Als ich damals noch in einer Zweibett-Zelle untergebracht war, wurde ein junges Gang-Mitglied zu mir in die Zelle gesteckt. Als er reinkam, erzählte er mir, dass die Wachen Folgendes zu ihm gesagt hätten: „Dein Zellengenosse ist ein richtiger Freak und für alles offen!" Sie hatten ihn dazu noch vor den anderen Insassen ausgelacht.

Also meinte er zu mir: „Ich lass mich garantiert nicht zu einer Schwuchtel stecken.
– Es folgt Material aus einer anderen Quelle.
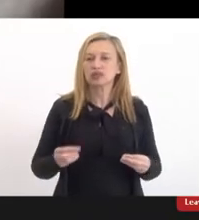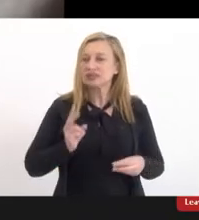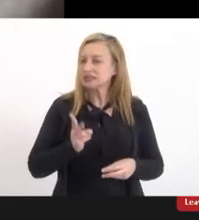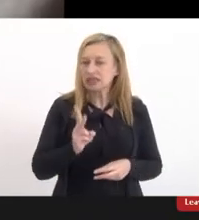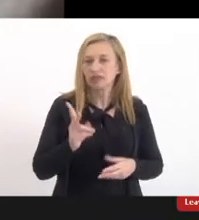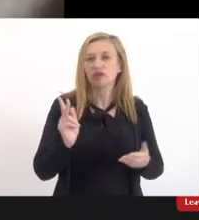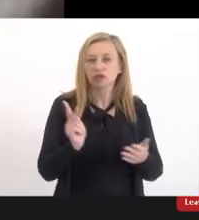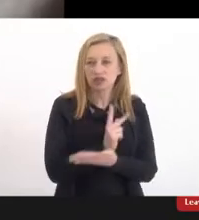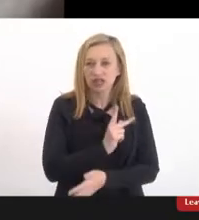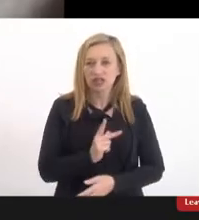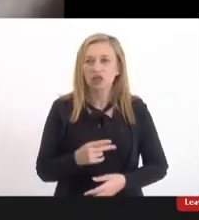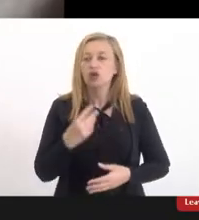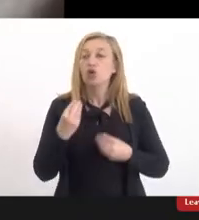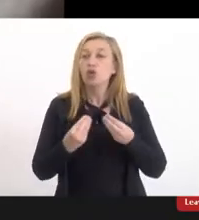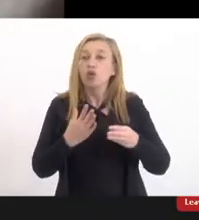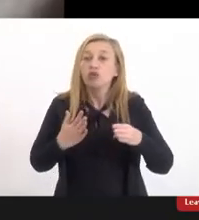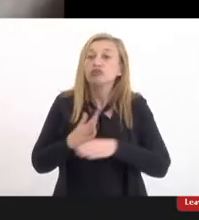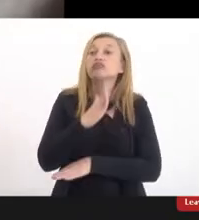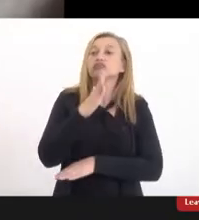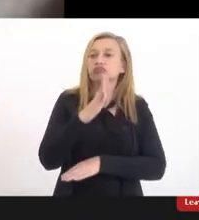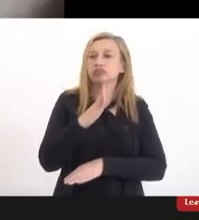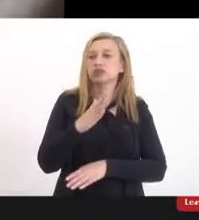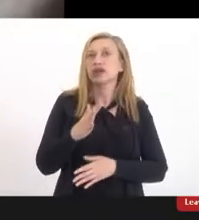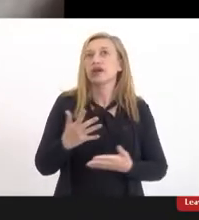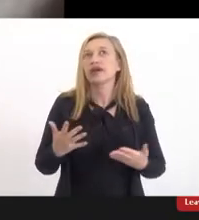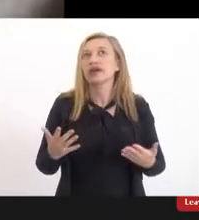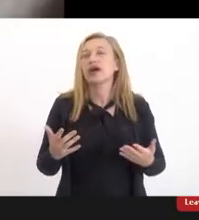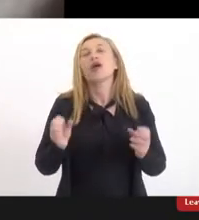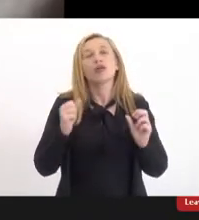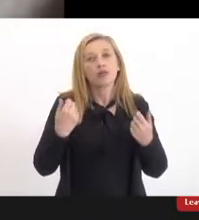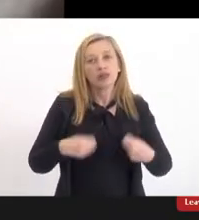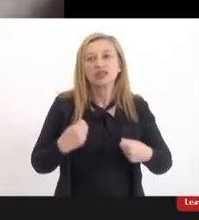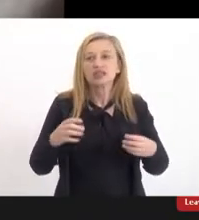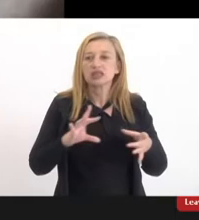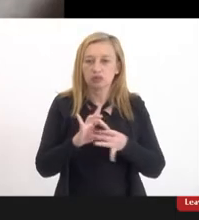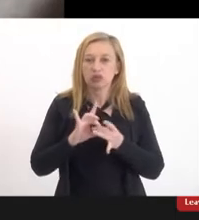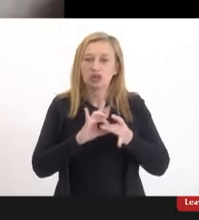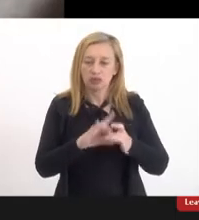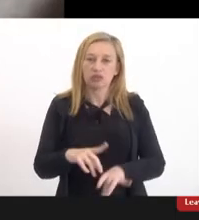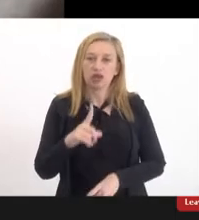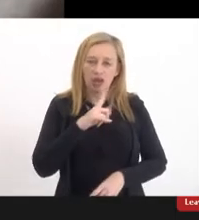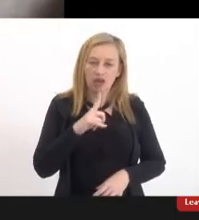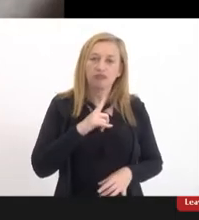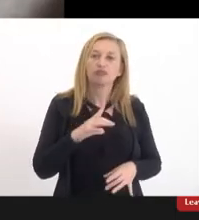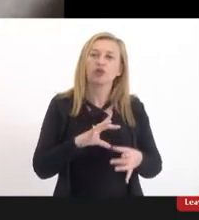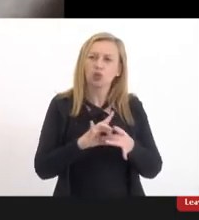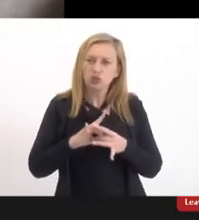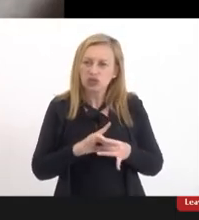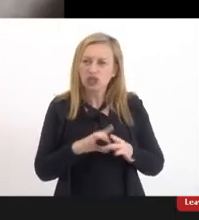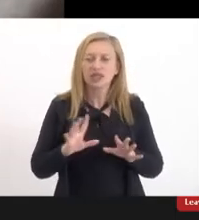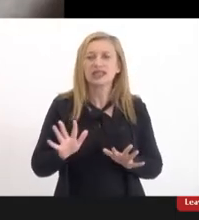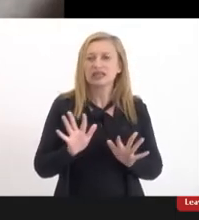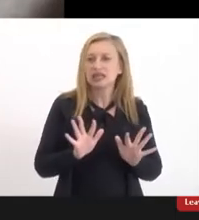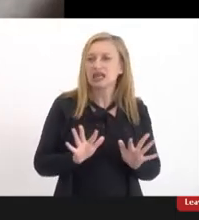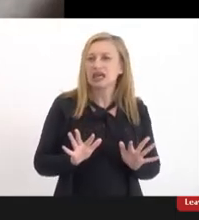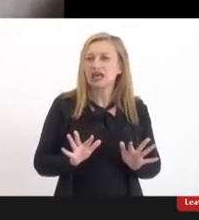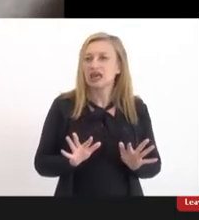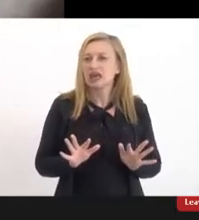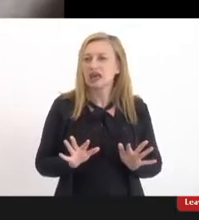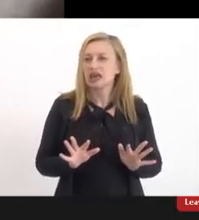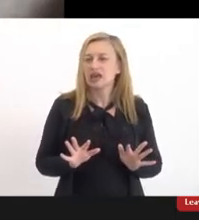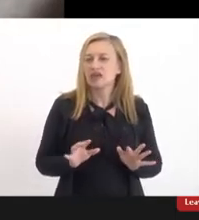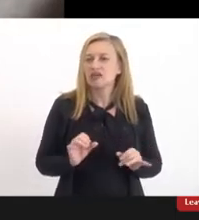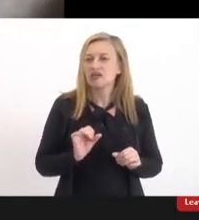inteiro como romper com isso a gente precisa se unir se unir muito simplesmente é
Du verlangst besser, in eine andere Zelle ziehen zu dürfen, oder ich hau dir richtig auf die Fresse."

Als sich die Türen wieder öffneten, ging ich direkt zu einem Justizvollzugsbeamten und erzählte ihm, was mein Zellengenosse gesagt hatte—den Teil mit der Gewaltandrohung ließ ich dabei natürlich weg, denn sonst wäre ich direkt als Verräter dagestanden. Und als Verräter will man nicht gebrandmarkt werden, denn dafür zerschneiden einem andere Häftlinge mithilfe einer Rasierklinge das Gesicht, sodass man ein Leben lang gezeichnet ist und das Gefängnisumfeld gleich weiß, wie wenig vertrauenswürdig man ist.

Der Justizvollzugsbeamte wies mich jedoch direkt an, wieder in meine Zelle zurückzukehren.

Ich dachte mir, dass ich dieser Anweisung besser nicht folgen sollte. Also weigerte ich mich, bekam eine Verwarnung* ausgestellt und wurde in Einzelhaft gesteckt. Dort verbrachte ich dann die darauffolgenden acht Tage und wartete auf meine Anhörung. Da ich ich den Beamten nicht vermitteln konnte, dass man mich bedroht hatte, wurde die Anweisung der Wache als gültig und gerechtfertigt eingestuft. Man schob mir die Schuld in die Schuhe und brummte mir weitere zehn Tage Einzelhaft auf.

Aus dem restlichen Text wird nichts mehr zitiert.